(Passage):
Re: STIBP by default.. Revert?

2018-11-18 Thread Willy Tarreau
On Sun, Nov 18, 2018 at 02:40:28PM -0800, Tim Chen wrote:
> Tasks that want extra security will enable that via prctl interface or
> making themselves non-dumpable.

Well, you need to be careful regarding the last part of your option
above, because a number of network daemons become non-dumpable by
executing setuid() at boot, and certainly don't want to suffer a
performance loss as a side effect of wanting to become "normally"
secure. I'd suggest to use the prctl only so that it doesn't
randomly hit innocent applications that would only have as a last
resort to turn off reasonable security features to avoid this impact.

Regards,
Willy


Re: STIBP by default.. Revert?

2018-11-18 Thread Andi Kleen
> So my patchset and Jiri's patchset should probably be merged together, so the
> users have a choice of the behavior.

... or delay Jiri's patchkit until the scheduler can actually check
properly for the cases when it is really needed. 

-Andi


Re: STIBP by default.. Revert?

2018-11-18 Thread Andi Kleen
Linus Torvalds  writes:

> On Sun, Nov 18, 2018 at 2:17 PM Jiri Kosina  wrote:
>> Which gets us back to Tim's fixup patch. Do you still prefer the revert,
>> given the existence of that?
>
> I don't think the code needs to be reverted, but the *behavior* of
> just unconditionally enabling STIBP needs to be reverted.

Actually I think it should be reverted. Yes of course opt-in
is needed.

But also when you opt-in it doesn't make sense to set STIBP
when the sibling is running the same security context, which
is actually a common case. So to even use it properly you would
need some scheduler support to detect these cases and only
enable it then with opt-in. These patches didn't even try to tackle
this problem.

-Andi


Re: Re: STIBP by default.. Revert?

2018-11-18 Thread Arjan van de Ven

On 11/19/2018 6:00 AM, Linus Torvalds wrote:

On Sun, Nov 18, 2018 at 1:49 PM Jiri Kosina  wrote:



So why do that STIBP slow-down by default when the people who *really*
care already disabled SMT?


BTW for them, there is no impact at all.


Right. People who really care about security and are anal about it do
not see *any* advantage of the patch.


In the documentation, AMD officially recommends against this by default, and I 
can
speak for Intel that our position is that as well: this really must not be on 
by default.

STIBP and its friends are there as tools, and were created early on as big 
hammers because
that is all that one can add in a microcode update.. expensive big hammers.

In some ways it's analogous to the "disable caches" bit in CR0. sure it's there 
as a big hammer,
but you don't set that always just because caches could be used for a side 
channel

Using these tools much more surgically is fine, if a paranoid task wants it for 
example,
or when you know you are doing a hard core security transition. But always on? 
Yikes.



Re: STIBP by default.. Revert?

2018-11-18 Thread Jiri Kosina
On Sun, 18 Nov 2018, Jiri Kosina wrote:

> It's probably not just browsers, but anything running JITed sandboxed 
> code. So the most straightforward way might be the prctl() aproach, where 
> userspace would claim "I do care about this, please fix it up for me". So 
> prctl() + perhaps SECCOMP.

(Entries provided):
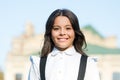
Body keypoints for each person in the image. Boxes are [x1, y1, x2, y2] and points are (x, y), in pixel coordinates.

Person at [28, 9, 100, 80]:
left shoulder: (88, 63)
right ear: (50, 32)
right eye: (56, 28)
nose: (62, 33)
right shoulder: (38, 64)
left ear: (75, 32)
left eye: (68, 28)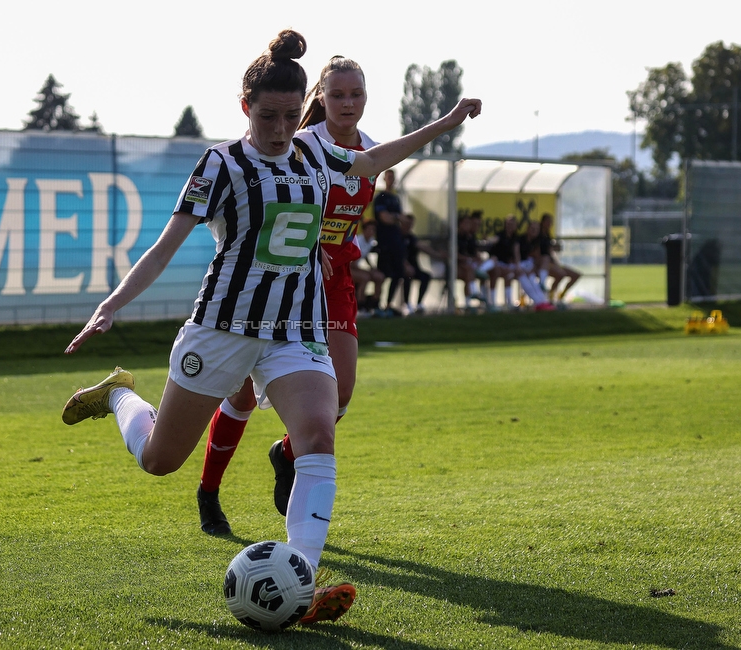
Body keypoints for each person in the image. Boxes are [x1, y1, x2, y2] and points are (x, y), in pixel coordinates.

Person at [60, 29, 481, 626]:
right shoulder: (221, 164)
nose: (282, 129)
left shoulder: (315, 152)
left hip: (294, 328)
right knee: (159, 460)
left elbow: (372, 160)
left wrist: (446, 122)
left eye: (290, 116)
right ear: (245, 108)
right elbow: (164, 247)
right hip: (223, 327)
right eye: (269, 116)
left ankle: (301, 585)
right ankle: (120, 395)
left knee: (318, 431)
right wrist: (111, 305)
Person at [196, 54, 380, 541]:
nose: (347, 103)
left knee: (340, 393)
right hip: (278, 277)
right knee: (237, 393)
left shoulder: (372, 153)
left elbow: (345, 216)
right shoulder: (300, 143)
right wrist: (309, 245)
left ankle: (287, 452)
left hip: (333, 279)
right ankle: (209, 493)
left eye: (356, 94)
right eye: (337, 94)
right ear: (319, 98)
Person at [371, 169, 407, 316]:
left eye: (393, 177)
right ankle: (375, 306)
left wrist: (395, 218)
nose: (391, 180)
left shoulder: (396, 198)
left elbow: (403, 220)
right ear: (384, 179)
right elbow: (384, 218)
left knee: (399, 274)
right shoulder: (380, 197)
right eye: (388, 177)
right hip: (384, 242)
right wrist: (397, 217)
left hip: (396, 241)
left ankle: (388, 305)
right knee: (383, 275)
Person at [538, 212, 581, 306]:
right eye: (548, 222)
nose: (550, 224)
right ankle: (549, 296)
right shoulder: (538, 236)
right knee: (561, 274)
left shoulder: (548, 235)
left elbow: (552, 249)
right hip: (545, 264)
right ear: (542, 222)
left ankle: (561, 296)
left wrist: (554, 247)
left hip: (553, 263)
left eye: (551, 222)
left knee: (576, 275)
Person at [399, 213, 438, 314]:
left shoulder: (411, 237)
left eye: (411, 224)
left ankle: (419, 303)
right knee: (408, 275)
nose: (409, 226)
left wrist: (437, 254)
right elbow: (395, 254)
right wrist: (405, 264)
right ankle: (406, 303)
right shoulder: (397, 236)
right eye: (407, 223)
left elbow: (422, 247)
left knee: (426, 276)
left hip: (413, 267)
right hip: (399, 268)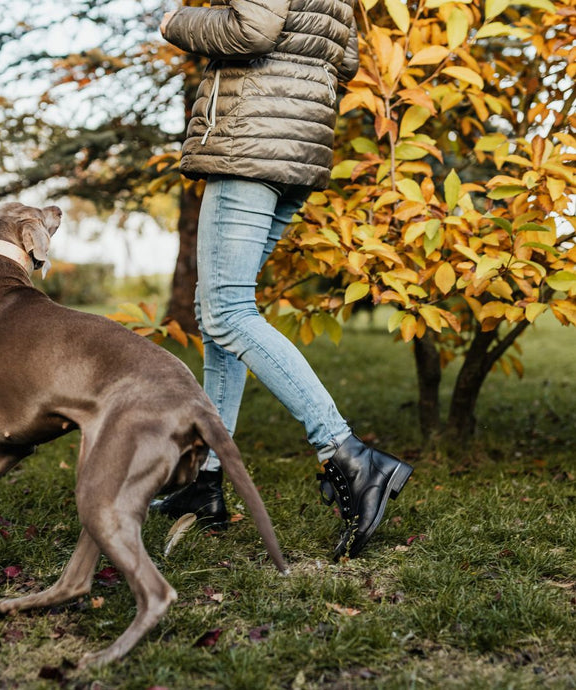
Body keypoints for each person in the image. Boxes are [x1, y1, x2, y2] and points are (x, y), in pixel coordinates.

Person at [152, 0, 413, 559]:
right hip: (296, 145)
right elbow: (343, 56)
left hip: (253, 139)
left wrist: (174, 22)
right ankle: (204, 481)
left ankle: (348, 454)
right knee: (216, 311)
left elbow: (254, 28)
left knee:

(Using the information):
A) List every distinct person who appears as the sender of a message in the STIBP mailing-list thread.
B) Write the next part of the STIBP mailing-list thread, picking up after its last shown line.

(Answers by task):
A) Willy Tarreau, Andi Kleen, Arjan van de Ven, Jiri Kosina

B)
I've just sent SECCOMP handling as a followup to Tim's set.

I still feel like we should make STIBP and IBPB behavior consistent (in a 
sense they should always be used both, or none of them), but that might be 
additional 4.21 optimization.

Thanks,

-- 
Jiri Kosina
SUSE Labs



Re: STIBP by default.. Revert?

2018-11-18 Thread Tim Chen
On 11/18/2018 02:36 PM, Linus Torvalds wrote:
> On Sun, Nov 18, 2018 at 2:17 PM Jiri Kosina  wrote:
>> Which gets us back to Tim's fixup patch. Do you still prefer the revert,
>> given the existence of that?
> 
> I don't think the code needs to be reverted, but the *behavior* of
> just unconditionally enabling STIBP needs to be reverted.

Yes, in the patchset I proposed on top of Jiri's, the default will
be enabling STIBP only for tasks that ask for STIBP via prctl or
those that are non-dumpable, like sshd.

> 
> Because it was clearly way more expensive than people were told.

I did realize the performance implications of making STIBP on for
all tasks.  Here's to recap performance impact of STIBP when I posted
my patchset:

"...leaving STIBP on all the time is expensive for certain
applications that have frequent indirect branches. One such application
is perlbench in the SpecInt Rate 2006 test suite which shows a
21% reduction in throughput."


I think if we include Jiri's patchset for 4.20, we should have
my patchset also included to avoid the performance impact on
regular tasks but still allow admin and applications to turn on STIBP if needed.

Thanks.

Tim


Re: STIBP by default.. Revert?

2018-11-18 Thread Dave Hansen


> On Nov 18, 2018, at 2:17 PM, Jiri Kosina  wrote:
> 
> It's probably not just browsers, but anything running JITed sandboxed 
> code. So the most straightforward way might be the prctl() aproach, where 
> userspace would claim "I do care about this, please fix it up for me". So 
> prctl() + perhaps SECCOMP.

Yeah, the prctl() shifts the pain to the right place: folks explicitly opting 
in.  Always-on seemed way too draconian to me.


Re: STIBP by default.. Revert?

2018-11-18 Thread Tim Chen
On 11/18/2018 02:17 PM, Jiri Kosina wrote:
> On Sun, 18 Nov 2018, Linus Torvalds wrote:
> 
>>> So, I think it's as theoretical as any other spectrev2 (only with the
>>> extra "HT" condition added on top).
>>
>> What? No.
>>
>> It's *way* more theoretical than something like meltdown, which could
>> be trivially used to get data from another protection domain.
> 
> Oh yeah, I absolutely agree that spectrev2 and Meltdown and completely 
> different beasts.
> 
>> Have you seen any actual realistic attacks for normal human users?
>> Things where the *kernel* should actually care?
>>
>> The javascript thing is for the browser to fix up, 
> 
> It's probably not just browsers, but anything running JITed sandboxed 
> code. So the most straightforward way might be the prctl() aproach, where 
> userspace would claim "I do care about this, please fix it up for me". So 
> prctl() + perhaps SECCOMP.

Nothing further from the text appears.